Un lien évident entre l’hiver et l’été

En préambule, des résultats individuels de GP furent présentés. Grâce au calcul des moyennes mensuelles des VL d’un même groupement sur chaque mois, y compris ceux d’hiver, on parvient à observer le comportement de celui-ci sur l’année. Sur la vingtaine de courbes annuelles présentées, on matérialise très bien le lien entre les saisons, notamment la montée inéluctable des niveaux en été (voir graphique). L’analyse fine confirme que la montée l’été est d’autant plus importante que l’on est haut l’hiver. On observe par exemple qu’aucun GP n’arrive à finir la saison sous les 400 000 leucocytes s’il n’est pas sous les 150 000 l’hiver. Aussi, tous les GP ayant des niveaux leucocytaires supérieurs à 200 000 l’hiver finissent l’été, dans le meilleur des cas, aux alentours de 600 000 mais bien souvent au-dessus.

 

Monter un troupeau sain

Sont ensuite présentées les conclusions de l’étude de l’été 2014. Quelles sont les moyens et méthodes dont dispose un GP pour diminuer ses moyennes leucocytaires ? Bien que les problèmes surviennent plutôt en fin d’alpage c’est bien un travail sur l’année qu’il faut réaliser.  

 

D’abord, il s’agit de tout faire pour monter un troupeau le moins infecté possible. Pour cela, il faut une prise de conscience de chacun que le succès de l’été dépend des performances de l’hiver. On observe que les groupements qui arrivent à sensibiliser tous leurs sociétaires aux problèmes leucocytes améliorent leurs résultats. La transparence des résultats de chacun, poussent les éleveurs à s’appliquer l’hiver pour présenter des animaux les plus sains possible au printemps. Des réunions avant l’emmontagné où sont discutées les conditions d’admission des VL sur l’alpage peuvent être envisagées. Certains groupements poussent même la transparence au maximum en se présentant leurs résultats contrôle laitier et en discutant sur les animaux à problème. D’autres, fixent un seuil leucocytes limite sur quelques contrôles, au-delà duquel les vaches ne sont pas acceptées dans le GP.

 

Sensibiliser les bergers à la thématique leucocyte

Ensuite, il convient d’assurer une continuité entre les saisons, pour cela il est nécessaire que les bergers soient sensibilisés au problème. Leur expliquer les enjeux, les inviter aux réunions d’avant emmontagnée, faire des points réguliers en cours d’alpage, leur transmettre les résultats VL/VL dès que possible sont autant de points profitables. L’enjeu est de tout faire également pour garder des bergers motivés et attentifs à la traite. Globalement les bonnes pratiques de traite sont connues mais leur application reste variable et a tendance à se dégrader au cours de la saison. L’étude a mis en évidence que beaucoup de facteurs influent sur la performance des bergers. Des facteurs directs comme l’équipement de la machine à traire, la taille du troupeau, le temps de traite mais également des facteurs, à priori moins liés à la problématique, mais qui peuvent jouer sur l’état de lassitude générale. (Confort du chalet, nourriture, entente de l’équipe…)

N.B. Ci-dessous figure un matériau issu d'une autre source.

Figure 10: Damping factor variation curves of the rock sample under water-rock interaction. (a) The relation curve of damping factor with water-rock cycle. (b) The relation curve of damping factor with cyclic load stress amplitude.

La matinée s’est terminée par le témoignage d’un membre de GP. Il a expliqué à l’assemblée les moyens mis en place sur son alpage, suite à une année où les pénalités leucocytes avaient trop fortement pesé sur le résultat économique. Comptabilité sur 3 ans à l’appui,  tout le monde a alors pu juger de l’efficacité des mesures mises en place !

Pour conclure, et on l’a bien compris, toutes ces pratiques demandent un certain investissement et comme souvent, il s’agit de trouver les meilleurs compromis : Mettre le prix pour fidéliser un berger, refuser des vaches au risque de ne pas faire son quota, passer du temps en réunion aux dépens d’autres activités… Il ne faut cependant pas oublier de peser les conséquences plus indirectes des problèmes leucocytaires en alpage tel que la baisse de production individuelle, le déclassement des fromages, les frais sur les médicaments, les pénalités en automne ou encore l’impact global sur la filière.